A day of nice sailing and nice weather just what we came for.Our watch come up to a moderate breeze and the code 3 spinnaker up.Making good speed at 12 to 14 knots.I try to push a high course straight towards our waypoint but get burnt a couple of times by a roundup and have to release the main. We sail a slightly lower course for the rest of the watch and it is pleasant sailing.The wind strengthens toward the end of the watch and during the next watch we are up on support dropping the spinnaker after the port side steering broke and hoisting the yankee after it is fixed. Evening watch is under a beautiful moonlit sky. The yacht is powered up and moving nicely at 11 to 13 knots and more at times though quick to round up if you on are not on your game .
13 to 16 December
Another low pressure system white sails beam reaching then downwind.Then finally the code 3 goes up at the end of our watch and has stayed up with the sea flattening out and breeze dropping. Now north of latitude 38 and sea temperatures back up to 17. 800 miles to go in what has become our yacht delivery to Fremantle. And this night finally just light to moderate 10 to 15 knots downwind under spinnaker beautiful moonrise ,wind starting to warm up as we travel north
The yacht runs on UTC but the time zones are changing constantly.
So 0400 to 0800 is now 11 am to 3pm
and 1600 to 2000 11 pm to 3 am. This all plays havoc with the mind and I often wake at dawn which means have only slept 2 hours .We were motoring due to light winds this morning due to light winds so this is delivery rather than race. The weather was very pleasant enough that foulies were abandoned for shorts plus base layer base layer jacket. Only around 800 miles left .
White sails on beam reach 12 to 17 knots and very pleasant sailing.
On deck that night we come up to 30 plus knot winds ,we have 2 reefs and staysail. Within 20 minutes we have squalls coming through at well over 40. I tap On the nav station window and get Seamus up and we put in the 3rd reef. The wind dies down but comes back up again and this pattern continues throughout the night. When I take my turn at the helm it is only blowing 35 knots but minutes later it is 55. It is however relatively easy to control the boat. Still Seamus comes up and says we’re dropping the staysail and putting up the storm jib as the wind is expected to increase further The boat is surprisingly well balanced with the storm jib up. The wind continued to blow in the 50s and on later watches tops 60 knots.

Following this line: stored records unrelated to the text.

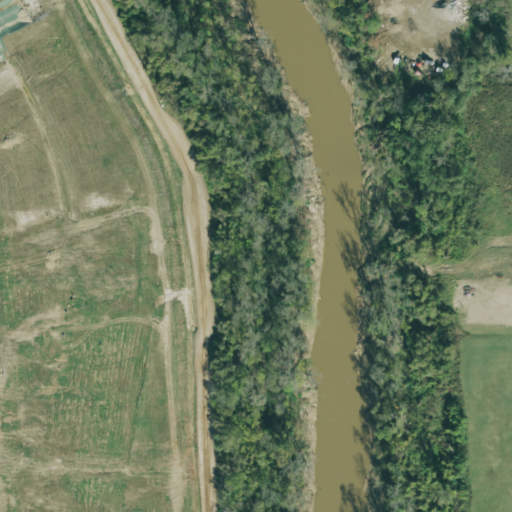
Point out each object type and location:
road: (197, 243)
river: (332, 248)
landfill: (91, 276)
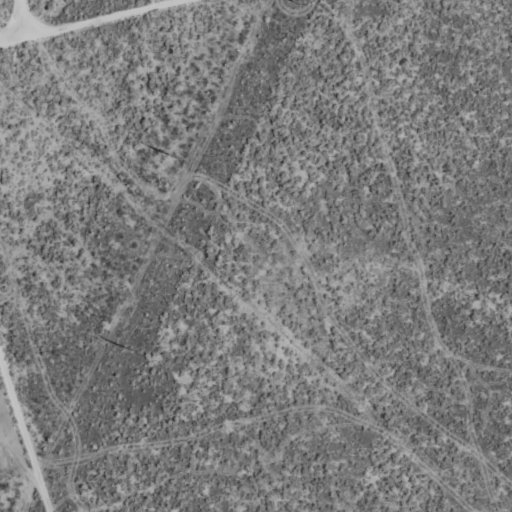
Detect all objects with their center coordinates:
power tower: (295, 4)
road: (106, 23)
road: (4, 35)
power tower: (172, 158)
power tower: (128, 348)
road: (31, 413)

Came on deck to the storm still raging and 55 to 60 knots of wind. and waves are big maybe 6 metres high.The main is triple reefed and the storm jib is up.Vad is at the wheel and proceed to the stern for watch handover and I announce that Fred will take the wheel. I watch as the stern is picked up by a large wave with a breaking crest which is breaking in an arc towards the port side and it’s peak is well above the personnel at the port helm. I brace for the impact. The wave hits and rolls us and the stern is awash. Vad is washed out of the helm cage I am washed down the deck and get to my feet and take the wheel on the starboard side briefly while Vad recovers. The boat is still rounded up and Vad is unable to bear away. I get to the mainsheet and ease it out and Vad recovers the steering.We look across and both foreguys have broken. We spend the next half hour recovering and re rigging the foreguys. It’s like mother nature punched us in the side and rolled us over , a 35 ton boat being no match for the power of the sea. The wind stays 45 knots plus for first part of our watch then gradually drops and we hoist the staysail and drop the storm jib. By our evening watch we are back under a full rig trying to make way in light winds and a sloppy sea.